Future computer processors may have tens or hundreds of cores, increasing the need for efficient parallel programming models. The nature of multicore processors will present applications with the challenge of diversity: a variety of operating environments, architectures, and data will be available and the compiler will have no foreknowledge of the environment until run time. ADOPAR is a unifying framework that attempts to overcome diversity by separating discovery and packaging of parallelism. Scheduling for execution may then occur at run time when diversity may best be resolved.

This work presents a compact representation of parallelism based on the task graph programming model, tailored especially for ADOPAR and for regular and irregular parallel computations. Task graphs can be unmanageably large for fine-grained parallelism. Rather than representing each task individually, similar tasks are grouped into task descriptors. From these, a task descriptor graph, with relationship descriptors forming the edges of the graph, may be represented. While even highly irregular computations often have structure, previous representations have chosen to restrict what can be easily represented, thus limiting full exploitation by the back end. Therefore, in this work, task and relationship descriptors have been endowed with instantiation functions (methods of descriptors that act as factories) so the front end may have a full range of expression when describing the task graph. The representation uses descriptors to express a full range of regular and irregular computations in a very flexible and compact manner.

The representation also allows for dynamic optimization and transformation, which assists ADOPAR in its goal of overcoming various forms of diversity. We have successfully implemented this representation using new compiler intrinsics, allow ADOPAR schedulers to operate on the described task graph for parallel execution, and demonstrate the low code size overhead and the necessity for native schedulers.

SPRI: Simulator Partitioning Research Infrastructure [abstract] (PDF)
Zhuo Ruan, Koy Rehme, and David A. Penry
Proceedings of the 3rd Workshop on Architectural Research Prototyping (WARP), June 2008.

Using FPGAs as architectural simulation accelerators has been widely discussed in the computer architecture design community. We previously proposed a hybrid SW/HW simulation infrastructure named SPRI (Simulator Partitioning Research Infrastructure) which automatically partitions the general timing model into the software and hardware portions for simulation speedup, conforming to the set-based partitioning specification.
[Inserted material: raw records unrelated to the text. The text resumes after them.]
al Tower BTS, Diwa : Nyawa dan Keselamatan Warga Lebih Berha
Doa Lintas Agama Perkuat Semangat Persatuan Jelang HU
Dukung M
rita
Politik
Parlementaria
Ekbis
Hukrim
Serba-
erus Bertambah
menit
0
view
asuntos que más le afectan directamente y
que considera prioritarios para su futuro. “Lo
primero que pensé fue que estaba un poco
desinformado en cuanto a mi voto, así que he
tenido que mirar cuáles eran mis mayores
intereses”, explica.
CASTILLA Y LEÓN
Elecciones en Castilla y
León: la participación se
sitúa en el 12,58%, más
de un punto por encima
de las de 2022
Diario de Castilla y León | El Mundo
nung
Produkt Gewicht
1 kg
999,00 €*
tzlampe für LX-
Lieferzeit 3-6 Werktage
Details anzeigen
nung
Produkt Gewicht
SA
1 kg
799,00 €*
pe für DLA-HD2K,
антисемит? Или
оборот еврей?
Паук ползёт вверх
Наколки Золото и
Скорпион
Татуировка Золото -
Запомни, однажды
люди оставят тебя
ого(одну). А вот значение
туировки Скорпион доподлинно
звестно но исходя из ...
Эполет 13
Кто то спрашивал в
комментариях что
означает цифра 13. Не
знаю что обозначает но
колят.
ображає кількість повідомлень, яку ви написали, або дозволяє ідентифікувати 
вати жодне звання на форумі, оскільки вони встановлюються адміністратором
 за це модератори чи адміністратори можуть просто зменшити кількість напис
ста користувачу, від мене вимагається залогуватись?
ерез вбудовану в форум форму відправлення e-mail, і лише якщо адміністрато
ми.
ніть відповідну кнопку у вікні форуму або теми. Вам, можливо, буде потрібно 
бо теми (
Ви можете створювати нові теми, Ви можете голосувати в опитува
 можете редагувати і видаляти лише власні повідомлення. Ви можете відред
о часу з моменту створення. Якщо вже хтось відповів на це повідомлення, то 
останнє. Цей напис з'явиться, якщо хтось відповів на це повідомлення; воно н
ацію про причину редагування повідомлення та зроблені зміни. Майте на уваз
The SPRI platform takes two main inputs—partitioning specification and the architectural model; it then produces a modified SW architectural binary and a HW-accelerated RTL description which can communicate with each other, called hybrid SW/HW co-simulator—the final output of SPRI. Various experiment cases have been also run through the SPRI infrastructure to test its partitioning functionality and API wrapper generation.

An Infrastructure for HW/SW Partitioning and Synthesis of Architectural Simulators [abstract] (PDF)
David A. Penry, Zhuo Ruan, and Koy Rehme
Proceedings of the 2nd Workshop on Architectural Research Prototyping (WARP), June 2007.

Many researchers are interested in using FPGAs to accelerate architectural simulation. Partitioning of the simulator between hardware and software is an important problem which has not been explored because of the enormous effort required to develop different RTL and communication infrastructure for each potential partition. We are developing a hybrid HW/SW simulation infrastructure which will provide tools for partitioning architectural simulators and synthesizing RTL for the hardware portions. This infrastructure will allow the community to explore and understand the partitioning problem and will eventually lead to automated partitioning algorithms.